** Start Page text **
There would be a lot fewer supply chain lawsuits if Article II of the UCC, the body of law that generally governs supply chain relationships between U.S. entities, did a better job of reflecting the needs and practices of U.S. businesses. If supply chain partners’ intuition as to where they stood in their supply chain relationships mirrored where they actually stood in their supply chain relationships under the UCC, then maybe we could all just carry on and proceed with making things, for crying out loud.
In reality, the UCC is a combination of some provisions that do make sense and other provisions that make absolutely no sense – and no rhyme or reason as to when you will encounter each. So let’s take a moment to examine one of the more, shall we say, “idiosyncratic,” provisions of the UCC, while we weep in despair that so many companies do not know about these rules and are therefore putting money and operations at risk, probably totally inadvertently. We will continue to examine UCC provisions that make no sense in future posts.
Silly UCC Rule No. 1: The UCC requires order quantity to be in writing for a supply chain contract to be enforceable.
The UCC includes a “statute of frauds” in UCC 2-201. Imported from England (although England has since abandoned it), the UCC’s statute of frauds requires all contracts for the sale of goods over $500 to be in writing. What does this have to do with requiring a written quantity term, you ask? Absolutely nothing! But a “Comment” to the UCC’s statute of frauds section “clarifies” that “[t]he only term which must appear [in a UCC contract] is the quantity term which need not be accurately stated but recovery is limited to the amount stated.” In other words, a supply chain contract must specify order quantity, but need not include any other term.
** End Page text **
** Start Listed entries **
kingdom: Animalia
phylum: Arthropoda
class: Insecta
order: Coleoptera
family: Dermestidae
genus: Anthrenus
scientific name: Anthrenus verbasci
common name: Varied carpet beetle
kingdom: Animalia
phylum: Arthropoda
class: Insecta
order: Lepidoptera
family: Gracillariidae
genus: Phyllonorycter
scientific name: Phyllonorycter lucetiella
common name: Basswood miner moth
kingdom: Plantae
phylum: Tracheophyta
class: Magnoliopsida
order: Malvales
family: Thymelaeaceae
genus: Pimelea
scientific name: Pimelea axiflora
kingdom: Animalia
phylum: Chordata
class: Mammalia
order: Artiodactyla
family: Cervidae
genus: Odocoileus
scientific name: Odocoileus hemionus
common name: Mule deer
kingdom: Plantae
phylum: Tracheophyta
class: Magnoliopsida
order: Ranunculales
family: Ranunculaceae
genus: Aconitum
** End Listed entries **
Problem description:
Which words or passages does the post on UCC supply chain rules put in quotation marks? None of the entries is needed for what follows.

Answer below:
- "idiosyncratic"
- "statute of frauds"
- "Comment"
- "clarifies"
- "[t]he only term which must appear [in a UCC contract] is the quantity term which need not be accurately stated but recovery is limited to the amount stated."